SUPPLIED MATERIAL Block Start
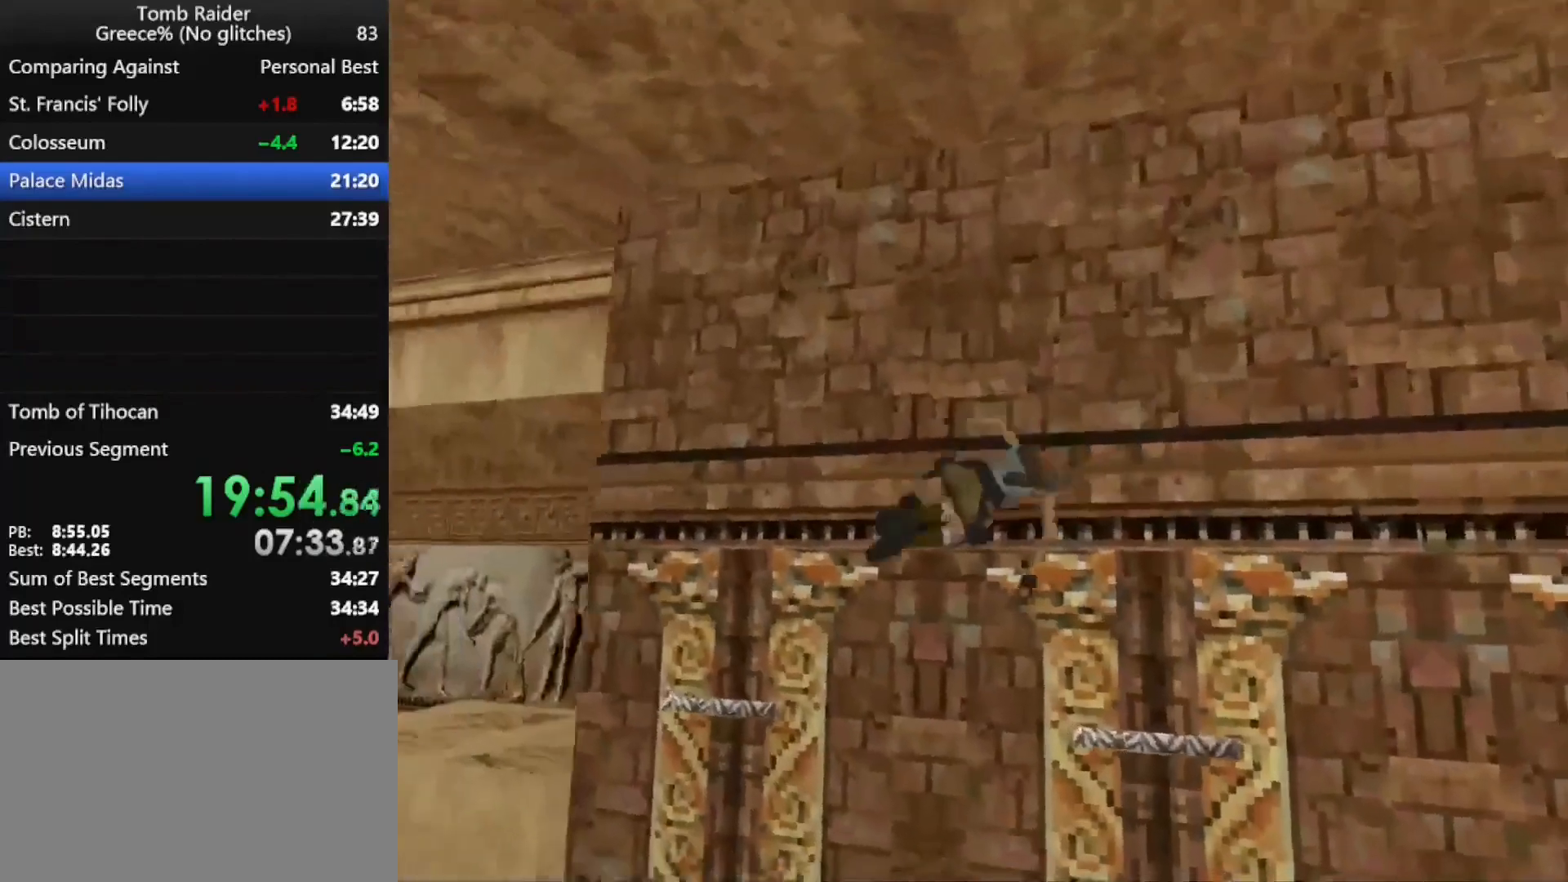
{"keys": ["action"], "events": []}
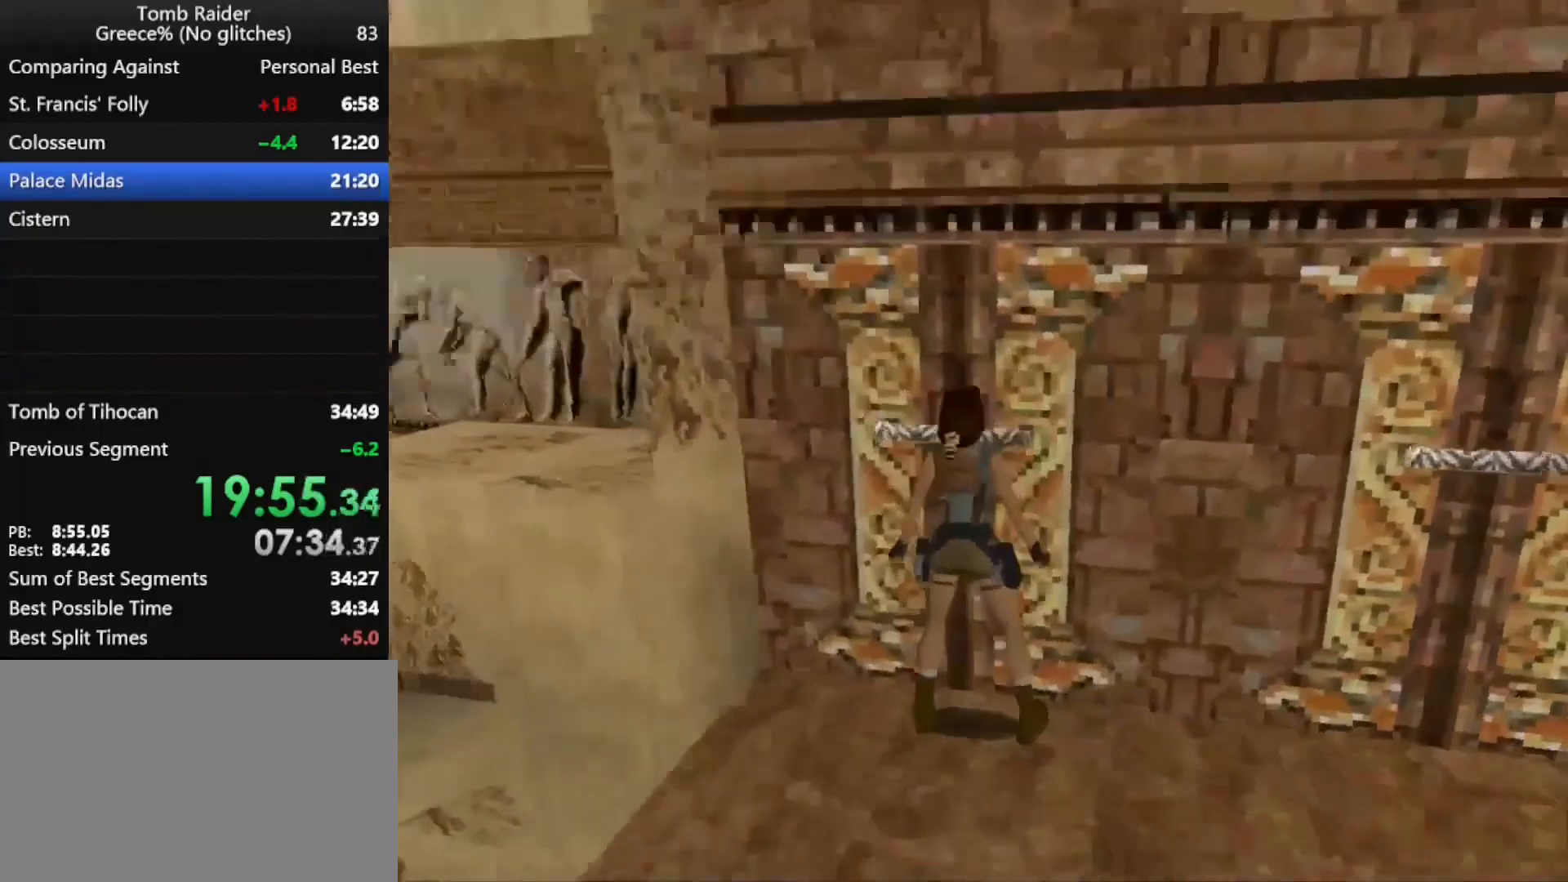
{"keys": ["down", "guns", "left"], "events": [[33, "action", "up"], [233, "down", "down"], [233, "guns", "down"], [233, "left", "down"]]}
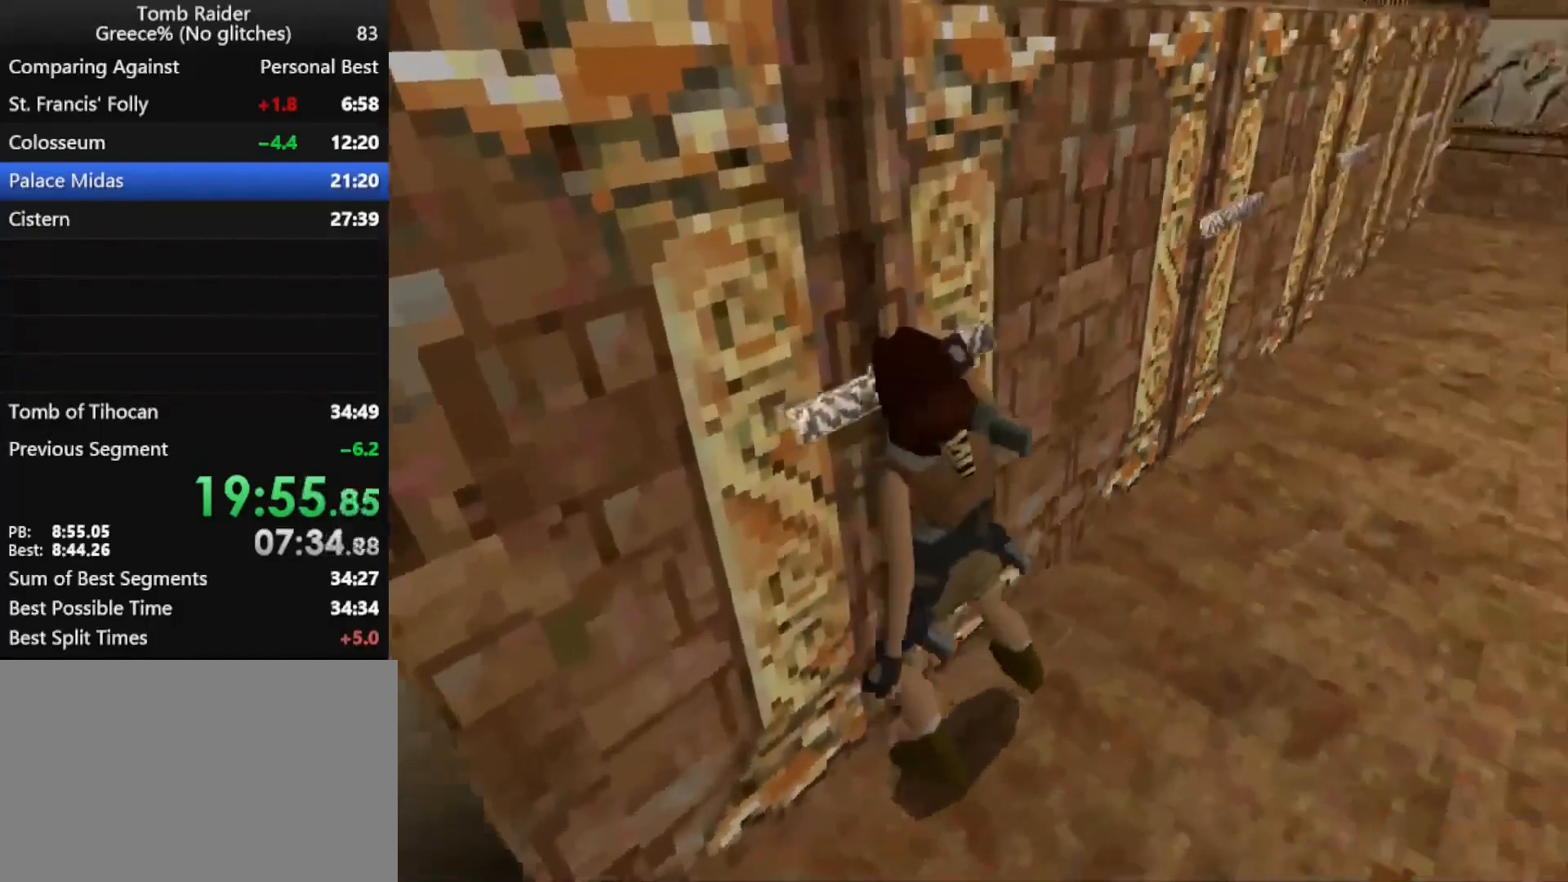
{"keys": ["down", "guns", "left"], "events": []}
SUPPLIED MATERIAL Block End
**WORK TASK:** Write only the number of lines in the listing that include "guns".

**SOLUTION TO THE PROBLEM:** 2